Verso un insegnamento consapevole
La scelta di un percorso di certificazione deve basarsi sulla qualità dell'ente erogatore. Verificare che l'ente sia presente nella lista ufficiale del Ministero è il primo passo per assicurarsi che il titolo sia speso correttamente nelle graduatorie di istituto o nei bandi concorsuali. Non si tratta solo di ottenere un pezzo di carta, ma di padroneggiare una lingua che, nel mondo contemporaneo, rappresenta lo strumento principale per connettere la didattica locale con le competenze globali.
L'insegnante di scuola primaria o di infanzia che investe nella propria formazione linguistica non sta solo migliorando il proprio punteggio, ma sta dotando i propri alunni di un vantaggio competitivo enorme, introducendoli alla lingua straniera in un'età in cui la plasticità cognitiva è massima. Il superamento dei limiti linguistici personali, tramite una formazione continua, è ciò che definisce l'insegnante moderno e consapevole.

Integrazione delle competenze trasversali
Il successo nel percorso di certificazione dipende non solo dal contenuto, ma anche dalla capacità di integrare le abilità acquisite nel quotidiano. Ad esempio, la capacità di comprendere i punti chiave di testi complessi, necessaria per raggiungere il livello richiesto dai bandi, è la stessa competenza che permette al docente di leggere articoli di ricerca internazionale e aggiornare costantemente il proprio metodo pedagogico.

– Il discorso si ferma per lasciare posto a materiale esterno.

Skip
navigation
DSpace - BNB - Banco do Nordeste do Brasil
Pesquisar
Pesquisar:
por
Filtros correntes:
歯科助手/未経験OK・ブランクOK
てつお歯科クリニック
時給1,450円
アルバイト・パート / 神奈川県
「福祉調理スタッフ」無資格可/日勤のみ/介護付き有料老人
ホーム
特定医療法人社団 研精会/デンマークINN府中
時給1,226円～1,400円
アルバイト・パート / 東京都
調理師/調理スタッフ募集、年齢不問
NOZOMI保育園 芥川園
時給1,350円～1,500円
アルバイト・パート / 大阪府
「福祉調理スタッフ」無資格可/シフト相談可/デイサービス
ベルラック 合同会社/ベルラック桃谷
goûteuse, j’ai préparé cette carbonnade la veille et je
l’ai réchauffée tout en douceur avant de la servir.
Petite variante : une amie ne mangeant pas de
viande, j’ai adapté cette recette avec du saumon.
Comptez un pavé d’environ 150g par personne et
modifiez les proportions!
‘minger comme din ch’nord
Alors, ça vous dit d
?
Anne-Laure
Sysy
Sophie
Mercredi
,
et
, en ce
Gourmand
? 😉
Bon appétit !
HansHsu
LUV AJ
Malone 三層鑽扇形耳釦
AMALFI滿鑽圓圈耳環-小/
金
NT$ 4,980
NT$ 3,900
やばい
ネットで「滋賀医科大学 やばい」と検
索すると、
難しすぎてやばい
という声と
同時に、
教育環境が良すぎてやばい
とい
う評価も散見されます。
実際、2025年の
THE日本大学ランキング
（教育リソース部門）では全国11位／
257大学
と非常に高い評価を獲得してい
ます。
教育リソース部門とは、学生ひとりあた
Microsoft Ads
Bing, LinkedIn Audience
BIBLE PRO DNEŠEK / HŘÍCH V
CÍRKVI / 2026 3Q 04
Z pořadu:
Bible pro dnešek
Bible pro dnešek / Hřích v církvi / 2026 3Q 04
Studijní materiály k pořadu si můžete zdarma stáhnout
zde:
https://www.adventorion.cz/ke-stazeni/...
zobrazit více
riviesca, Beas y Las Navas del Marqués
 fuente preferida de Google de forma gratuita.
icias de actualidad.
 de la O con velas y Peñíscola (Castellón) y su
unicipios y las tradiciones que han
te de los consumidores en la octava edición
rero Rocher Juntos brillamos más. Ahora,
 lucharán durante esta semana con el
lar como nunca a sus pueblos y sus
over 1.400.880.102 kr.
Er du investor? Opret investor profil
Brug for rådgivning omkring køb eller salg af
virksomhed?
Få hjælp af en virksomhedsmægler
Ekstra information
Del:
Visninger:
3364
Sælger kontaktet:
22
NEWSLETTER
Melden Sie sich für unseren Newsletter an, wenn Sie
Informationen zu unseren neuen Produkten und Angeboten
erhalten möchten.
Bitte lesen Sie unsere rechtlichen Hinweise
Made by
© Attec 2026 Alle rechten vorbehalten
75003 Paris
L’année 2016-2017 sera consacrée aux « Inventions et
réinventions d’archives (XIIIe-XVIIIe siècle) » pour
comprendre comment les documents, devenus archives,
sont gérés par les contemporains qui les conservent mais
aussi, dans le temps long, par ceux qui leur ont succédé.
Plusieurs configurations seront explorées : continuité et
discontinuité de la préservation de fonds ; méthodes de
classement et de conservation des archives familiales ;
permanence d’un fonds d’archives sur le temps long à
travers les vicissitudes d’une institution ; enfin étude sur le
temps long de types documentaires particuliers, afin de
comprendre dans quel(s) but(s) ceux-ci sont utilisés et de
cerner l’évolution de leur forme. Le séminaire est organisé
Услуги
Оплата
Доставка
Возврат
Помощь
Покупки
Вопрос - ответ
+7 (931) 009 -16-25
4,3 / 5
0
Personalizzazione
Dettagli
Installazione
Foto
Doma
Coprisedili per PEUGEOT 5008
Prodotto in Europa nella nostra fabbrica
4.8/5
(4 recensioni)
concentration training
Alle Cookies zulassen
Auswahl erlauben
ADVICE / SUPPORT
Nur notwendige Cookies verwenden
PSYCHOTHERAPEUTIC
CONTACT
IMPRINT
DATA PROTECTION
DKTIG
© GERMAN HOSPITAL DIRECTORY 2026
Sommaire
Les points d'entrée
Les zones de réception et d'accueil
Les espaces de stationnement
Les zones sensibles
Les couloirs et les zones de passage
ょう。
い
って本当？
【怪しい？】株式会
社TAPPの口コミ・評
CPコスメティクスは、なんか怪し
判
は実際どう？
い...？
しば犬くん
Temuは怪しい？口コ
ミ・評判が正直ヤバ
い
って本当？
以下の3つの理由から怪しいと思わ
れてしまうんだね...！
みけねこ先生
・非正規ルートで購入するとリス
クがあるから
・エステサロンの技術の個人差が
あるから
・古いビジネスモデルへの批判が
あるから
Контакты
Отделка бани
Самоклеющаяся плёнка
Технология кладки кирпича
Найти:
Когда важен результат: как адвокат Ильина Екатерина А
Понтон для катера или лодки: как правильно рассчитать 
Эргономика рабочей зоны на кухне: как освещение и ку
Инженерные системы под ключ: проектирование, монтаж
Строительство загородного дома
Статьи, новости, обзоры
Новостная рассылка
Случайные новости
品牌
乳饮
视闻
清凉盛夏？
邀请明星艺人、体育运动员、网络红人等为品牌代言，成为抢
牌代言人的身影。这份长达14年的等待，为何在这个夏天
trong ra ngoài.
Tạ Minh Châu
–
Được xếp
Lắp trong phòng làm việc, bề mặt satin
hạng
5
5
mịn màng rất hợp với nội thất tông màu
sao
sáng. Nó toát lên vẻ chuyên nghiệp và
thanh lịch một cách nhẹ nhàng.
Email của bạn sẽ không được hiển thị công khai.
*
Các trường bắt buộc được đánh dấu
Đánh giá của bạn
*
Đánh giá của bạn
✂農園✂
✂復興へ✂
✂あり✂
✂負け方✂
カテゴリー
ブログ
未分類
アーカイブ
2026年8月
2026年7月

L'utilizzo di strumenti digitali non deve essere visto come una complicazione, ma come un'estensione della classe. Che si tratti di un calendario "fai da te" per insegnare le date in inglese o di un'app per la pronuncia corretta, l'importante è il fil rouge pedagogico che guida ogni lezione. L'efficacia dell'apprendimento passa attraverso la varietà degli stimoli: canzoni, attività di movimento e uso sapiente di vocaboli specifici rendono l'inglese una lingua viva, non più una materia mnemonica, ma un mezzo di esplorazione del mondo.